Matthieu
IntroductionMatthieu 8
Compréhension immédiate · restitution Clarté
Lorsque Jésus descendit de la montagne, de grandes foules le suivirent.
Alors un lépreux s’approcha, se prosterna devant lui et dit : « Seigneur, si tu le veux, tu peux me purifier. »
Jésus étendit la main, le toucha et dit : « Je le veux, sois purifié. » Aussitôt, sa lèpre fut purifiée.
Jésus lui dit : « Garde-toi d’en parler à personne. Va plutôt te montrer au prêtre et présente l’offrande prescrite par Moïse : ce sera pour eux un témoignage. »
Comme Jésus entrait à Capharnaüm, un centurion s’approcha et le supplia :
« Seigneur, mon serviteur est couché chez moi, paralysé, et il souffre terriblement. »
Jésus lui dit : « Je viendrai le guérir. »
Le centurion répondit : « Seigneur, je ne suis pas digne que tu entres sous mon toit ; dis seulement une parole, et mon serviteur sera guéri.
Car moi aussi, je suis un homme placé sous autorité et j’ai des soldats sous mes ordres. Je dis à l’un : “Va”, et il va ; à un autre : “Viens”, et il vient ; et à mon esclave : “Fais cela”, et il le fait. »
En entendant cela, Jésus fut dans l’admiration et dit à ceux qui le suivaient : « Amen, je vous le dis : chez personne en Israël je n’ai trouvé une foi aussi grande.
Je vous le dis : beaucoup viendront de l’est et de l’ouest et prendront place au banquet avec Abraham, Isaac et Jacob dans le royaume des cieux.
mais les fils du Royaume seront jetés dans les ténèbres du dehors ; là seront les pleurs et les grincements de dents. »
Puis Jésus dit au centurion : « Va ; qu’il t’arrive selon ta foi. » Et à cette heure même, son serviteur fut guéri.
Jésus entra dans la maison de Pierre et vit sa belle-mère couchée avec de la fièvre.
Il lui toucha la main ; la fièvre la quitta. Elle se leva et se mit à le servir.
Le soir venu, on lui amena beaucoup de démoniaques.
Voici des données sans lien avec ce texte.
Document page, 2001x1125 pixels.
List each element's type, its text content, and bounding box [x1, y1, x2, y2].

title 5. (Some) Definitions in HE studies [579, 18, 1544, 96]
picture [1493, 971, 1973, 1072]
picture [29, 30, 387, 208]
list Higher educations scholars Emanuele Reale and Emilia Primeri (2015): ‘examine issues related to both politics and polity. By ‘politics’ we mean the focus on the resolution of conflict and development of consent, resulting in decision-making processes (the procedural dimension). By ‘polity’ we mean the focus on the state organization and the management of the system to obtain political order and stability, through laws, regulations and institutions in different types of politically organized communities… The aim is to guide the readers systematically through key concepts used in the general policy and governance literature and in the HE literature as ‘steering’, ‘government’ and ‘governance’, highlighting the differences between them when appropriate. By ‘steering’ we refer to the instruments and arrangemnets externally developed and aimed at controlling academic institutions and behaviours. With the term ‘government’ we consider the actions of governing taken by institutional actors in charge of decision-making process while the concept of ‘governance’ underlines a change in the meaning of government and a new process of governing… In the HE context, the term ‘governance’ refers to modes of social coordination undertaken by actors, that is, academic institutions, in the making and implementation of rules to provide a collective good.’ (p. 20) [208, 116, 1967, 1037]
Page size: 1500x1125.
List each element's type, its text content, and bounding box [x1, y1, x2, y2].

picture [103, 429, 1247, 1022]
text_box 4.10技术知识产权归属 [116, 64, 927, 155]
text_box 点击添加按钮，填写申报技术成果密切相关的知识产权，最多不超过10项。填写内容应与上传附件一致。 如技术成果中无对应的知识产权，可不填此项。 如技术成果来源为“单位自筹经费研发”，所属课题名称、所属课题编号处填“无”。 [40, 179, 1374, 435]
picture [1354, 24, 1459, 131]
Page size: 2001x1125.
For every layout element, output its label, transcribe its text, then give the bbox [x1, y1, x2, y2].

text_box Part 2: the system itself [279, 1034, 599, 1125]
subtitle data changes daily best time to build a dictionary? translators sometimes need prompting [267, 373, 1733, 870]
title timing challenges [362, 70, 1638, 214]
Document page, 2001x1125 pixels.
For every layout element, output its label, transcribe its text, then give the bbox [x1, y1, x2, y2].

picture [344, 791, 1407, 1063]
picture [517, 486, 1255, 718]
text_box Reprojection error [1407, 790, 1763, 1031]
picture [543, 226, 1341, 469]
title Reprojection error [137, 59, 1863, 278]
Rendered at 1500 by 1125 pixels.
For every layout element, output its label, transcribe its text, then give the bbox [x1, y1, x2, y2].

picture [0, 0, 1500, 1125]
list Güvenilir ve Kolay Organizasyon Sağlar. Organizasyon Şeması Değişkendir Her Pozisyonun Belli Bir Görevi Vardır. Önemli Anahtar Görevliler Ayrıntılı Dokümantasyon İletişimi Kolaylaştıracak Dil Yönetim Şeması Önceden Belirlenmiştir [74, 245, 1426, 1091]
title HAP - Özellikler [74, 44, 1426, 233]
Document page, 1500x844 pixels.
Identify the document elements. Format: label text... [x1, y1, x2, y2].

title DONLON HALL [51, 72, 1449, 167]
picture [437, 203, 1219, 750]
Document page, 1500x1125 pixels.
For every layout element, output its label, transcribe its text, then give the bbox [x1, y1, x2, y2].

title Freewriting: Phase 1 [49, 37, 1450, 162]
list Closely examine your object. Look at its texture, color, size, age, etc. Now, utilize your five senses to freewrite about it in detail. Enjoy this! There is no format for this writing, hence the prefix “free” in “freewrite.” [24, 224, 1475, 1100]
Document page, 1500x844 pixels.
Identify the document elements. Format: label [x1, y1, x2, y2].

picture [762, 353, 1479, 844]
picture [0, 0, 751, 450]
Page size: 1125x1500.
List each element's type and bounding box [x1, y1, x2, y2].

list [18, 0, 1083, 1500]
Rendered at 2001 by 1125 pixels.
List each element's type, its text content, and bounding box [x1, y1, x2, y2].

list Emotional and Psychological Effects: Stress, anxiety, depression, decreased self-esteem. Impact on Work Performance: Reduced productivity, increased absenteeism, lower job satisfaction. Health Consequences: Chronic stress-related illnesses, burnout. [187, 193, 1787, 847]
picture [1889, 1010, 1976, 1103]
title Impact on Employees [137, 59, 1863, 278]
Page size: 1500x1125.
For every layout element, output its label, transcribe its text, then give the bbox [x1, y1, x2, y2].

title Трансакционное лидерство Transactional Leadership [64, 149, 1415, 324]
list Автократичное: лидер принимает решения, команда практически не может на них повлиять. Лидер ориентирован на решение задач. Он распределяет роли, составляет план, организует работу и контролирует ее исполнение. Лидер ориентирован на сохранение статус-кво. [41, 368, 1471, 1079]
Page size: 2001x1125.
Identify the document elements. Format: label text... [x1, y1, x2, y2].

D’une parole il chassa les esprits et guérit tous les malades,
afin que s’accomplisse ce qui avait été dit par le prophète Isaïe : « Lui-même a pris nos faiblesses et porté nos maladies. »
Voyant la foule autour de lui, Jésus donna l’ordre de passer sur l’autre rive.
Un scribe s’approcha et lui dit : « Maître, je te suivrai partout où tu iras. »
Jésus lui répondit : « Les renards ont des terriers et les oiseaux du ciel des nids, mais le Fils de l’homme n’a pas où reposer la tête. »
Un autre de ses disciples lui dit : « Seigneur, permets-moi d’abord d’aller enterrer mon père. »
Mais Jésus lui dit : « Suis-moi, et laisse les morts enterrer leurs morts. »
Jésus monta dans la barque, et ses disciples le suivirent.
Alors une violente tempête se leva sur la mer, au point que la barque était recouverte par les vagues. Lui dormait.
Les disciples s’approchèrent et le réveillèrent en disant : « Seigneur, sauve-nous ! Nous périssons ! »
Il leur dit : « Pourquoi avez-vous peur, gens de peu de foi ? » Puis il se leva, menaça les vents et la mer, et un grand calme se fit.
Les hommes furent dans l’admiration et dirent : « Quel homme est-il donc, pour que même les vents et la mer lui obéissent ? »
Quand Jésus arriva sur l’autre rive, dans le pays des Gadaréniens, deux démoniaques sortirent des tombeaux à sa rencontre. Ils étaient si dangereux que personne ne pouvait passer par ce chemin.
Ils se mirent à crier : « Que nous veux-tu, Fils de Dieu ? Es-tu venu ici pour nous tourmenter avant le temps ? »
Or, assez loin d’eux, un grand troupeau de porcs était en train de paître.
Les démons le suppliaient : « Si tu nous chasses, envoie-nous dans le troupeau de porcs. »
Il leur dit : « Allez ! » Ils sortirent et entrèrent dans les porcs. Alors tout le troupeau se précipita du haut de l’escarpement dans la mer et mourut dans les eaux.
Les gardiens du troupeau s’enfuirent, allèrent dans la ville et racontèrent tout ce qui s’était passé, y compris ce qui concernait les démoniaques.
Alors toute la ville sortit à la rencontre de Jésus ; quand les habitants le virent, ils le supplièrent de quitter leur territoire.